Can field tags be dropped from protobuf/thrift messages?


I understand that protobuf/thrift needs unique numerical field tags to provide version compatibility. They provide version compatibility by serializing messages (kind of) in this fashion:

<tag1> <value1> ... <tagN> <valueN>

When deserializing, they pick up the tag value, looks up message schema, and knows which field to fill the value into. In this way, as long as we add new fields with different tag value, the messages will be compatible.

But I don't think this is a very good design:

  1. The tag value has to be encoded within the message. This has some overhead.

    For example. When a client invokes an RPC method on a remote server many times, the tag values in every request/response are the same. It would be nice to only send <tag1> <value1> ... <tagN> <valueN> once, and then only send <value1> ... <valueN>.

  2. When changing the type of a field, we also need to change the tag value. Forgetting to do this will lead to bugs.

  3. Developers have to ensure tag values are unique. Usually people track the last used tag id and increase it when adding new fields. But when two people add fields in separate branches and make a merge, it's hard to resolve conflict.

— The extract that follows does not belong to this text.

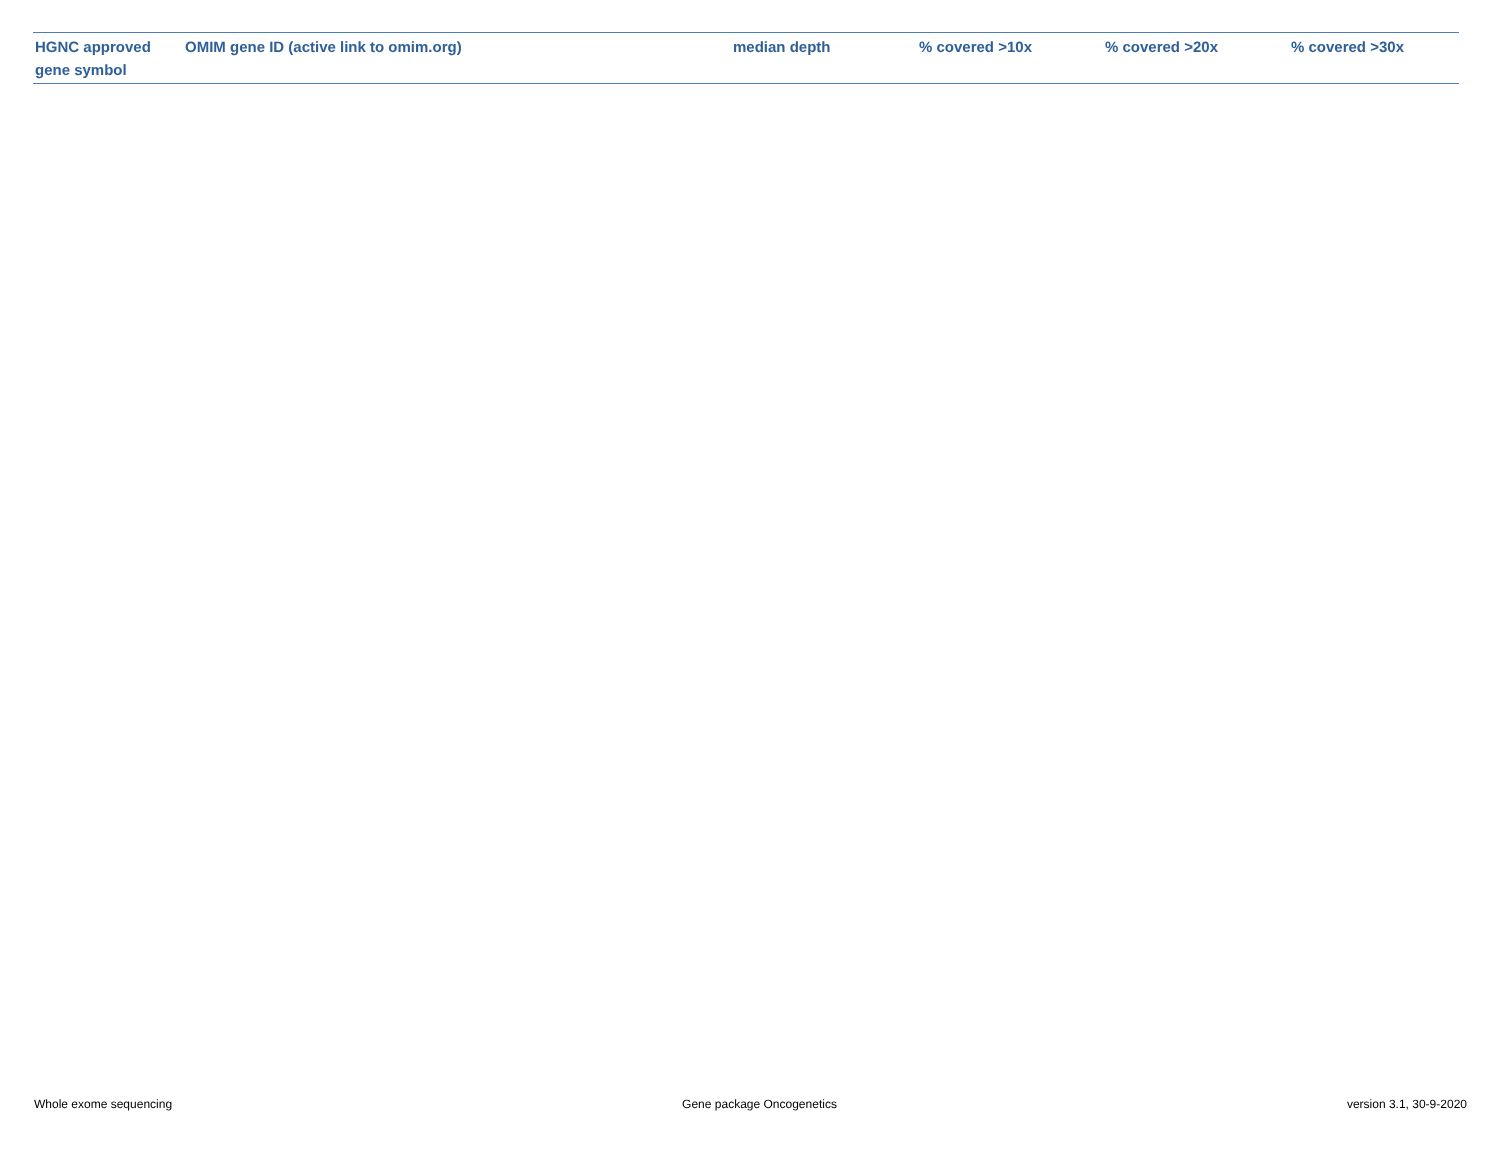| HGNC approved gene symbol | OMIM gene ID (active link to omim.org) | median depth | % covered >10x | % covered >20x | % covered >30x |
| --- | --- | --- | --- | --- | --- |
Whole exome sequencing Gene package Oncogenetics version 3.1, 30-9-2020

I think a better design could be:

Create a compact schema for each message type, like this:

<field_name_1> <field_type_1> ... <field_name_N> <field_type_N> (sorted according to field_name)

To address issue 1, exchange message schema before doing anything. For the RPC example, the client will send its message schema before sending first RPC, then in the following RPC, it only sends <value_1> ... <value_N>. The server will have message schema when request arrives, and knows how to deserialize it.

To address issue 2, when the field type is changed, the compact message schema will be changed, too. Programs will be able to find out the old and new schema does not match, and reports error.

To address issue 3, developers no longer need to take care of assigning unique tag values. They still need to take care of assigning unique field names, but this should be easier, and less likely to lead to merge conflicts.

Could this be a usable design? And what will be the problems of it?


Solution

  • I believe Apache Avro works like you describe, so perhaps you should try that.

    However, I would argue that the upfront schema negotiation adds a huge amount of complication to the protocol which outweighs any benefit. It may seem easy enough in the simple case, but in a large-scale system where you have proxies (that don't know what they're proxying), dedicated storage servers, messages composed from pieces received from multiple senders with different protocol versions, etc., the complexity of tracking schema versions becomes a huge burden.